O programa prevê redução de 13 para 8 dias no prazo médio de exportação. Para as importações, o prazo médio nas aduanas brasileiras cairia de 17 dias para 10. As medidas propostas permitiriam redução anual de custos de US$ 23 bilhões na importação e exportação, com base nos dados de comércio de 2013.

O estimulo à formação bruta de capital graças ao Portal Único deve ter efeito positivo sobre o PIB brasileiro. Em 2017, quando o programa estiver concluído, o PIB deve ser 1,19% maior do que seria sem essas medidas de facilitação do comércio. Em 2030, o PIB cresce 2,53% sobre o cenário base. O impacto das medidas beneficia por tabela a Argentina, com crescimento de 0,79% de seu PIB em 2030.

Lucas Ferraz, professor da FGV, em road show na Fiesp sobre facilitação de comércio. Foto: Helcio Nagamine/Fiesp

Lucas Ferraz, professor da FGV, em road show na Fiesp sobre facilitação de comércio. Foto: Helcio Nagamine/Fiesp

 

Ferraz explica que a facilitação do comércio deve reverter a tendência de “primarização” da pauta brasileira de exportações (o aumento da competitividade relativa de produtos primários sobre os de maior valor agregado). Graças à redução de custos aduaneiros e à diminuição dos atrasos nas aduanas, espera-se crescimento acentuado das exportações, com estímulo à maior participação de bens industrializados nas exportações, em especial da indústria de transformação. Já em 2017 elas devem crescer 10,3%. Em 2030, o crescimento estimado é de 26,5%, sempre em relação ao cenário base sem o Portal Único.

Em valores absolutos, o adicional no saldo da balança comercial da indústria de transformação começa em US$ 2,18 bilhões, em 2018, e chega a US$ 13,43 bilhões em 2030.

A apresentação, feita pelo professor Lucas Ferraz, foi parte do road show Promovendo Iniciativas de Facilitação do Comércio, realizado em São Paulo pela Fiesp, CNI e pela Rede Brasileira de Centros Internacionais de Negócios.

Estratégia
Ferraz destacou que o estudo mostra o caráter estratégico das políticas de facilitação de comércio para a competitividade da indústria de transformação no Brasil.
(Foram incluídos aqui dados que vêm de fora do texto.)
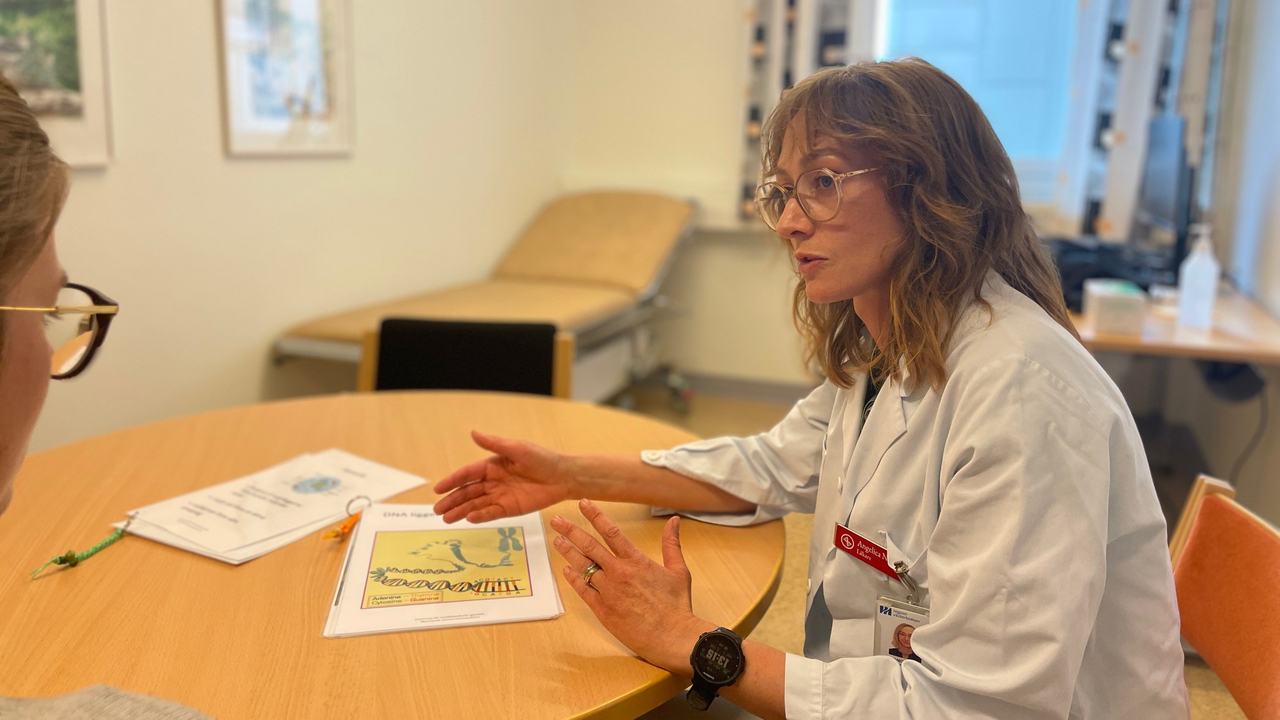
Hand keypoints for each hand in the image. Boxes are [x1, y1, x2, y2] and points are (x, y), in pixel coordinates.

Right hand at [433, 431, 573, 522]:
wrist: (564, 477)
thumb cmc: (542, 459)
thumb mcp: (518, 449)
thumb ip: (495, 444)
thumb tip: (473, 432)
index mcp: (492, 465)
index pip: (467, 474)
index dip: (452, 481)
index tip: (437, 489)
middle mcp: (493, 481)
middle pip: (468, 492)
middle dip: (452, 501)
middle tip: (437, 510)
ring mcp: (500, 496)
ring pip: (476, 505)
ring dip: (461, 511)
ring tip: (447, 519)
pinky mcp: (510, 508)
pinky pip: (491, 513)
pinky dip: (480, 516)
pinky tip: (469, 519)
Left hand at [551, 499, 713, 675]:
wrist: (672, 636)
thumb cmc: (676, 605)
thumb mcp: (678, 570)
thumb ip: (672, 543)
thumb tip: (674, 520)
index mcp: (636, 560)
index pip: (610, 531)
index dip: (594, 515)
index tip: (582, 503)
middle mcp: (619, 572)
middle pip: (590, 546)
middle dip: (571, 530)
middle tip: (557, 520)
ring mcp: (608, 591)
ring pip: (583, 567)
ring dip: (568, 552)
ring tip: (557, 541)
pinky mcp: (603, 610)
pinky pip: (583, 591)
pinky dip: (574, 579)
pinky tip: (566, 571)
O pesquisador apresentou dados do custo representado pelos atrasos – que chega a ser mais significativo que o representado por impostos. Segundo a FGV, os atrasos representam custo adicional médio de 13,04% nas exportações, em razão de fatores como necessidade de aumentar estoques e depreciação econômica.

“Tempo é sinônimo de qualidade”, destacou Ferraz. Quanto maior o atraso nas entregas, menor a predisposição a pagar por determinado volume comprado, explicou. Citando estudo acadêmico, o professor da FGV disse que cada dia em trânsito custa entre 0,64% e 2,1% do valor da carga comercializada.

E o Brasil é pródigo em atrasos. Além da burocracia, há filas em rodovias, portos e aeroportos. Ferraz citou números de levantamento feito em conjunto com a Fiesp que mostram as desvantagens logísticas brasileiras. A proporção de estradas asfaltadas é baixa, o custo do frete é alto, e o tempo nas aduanas é elevado.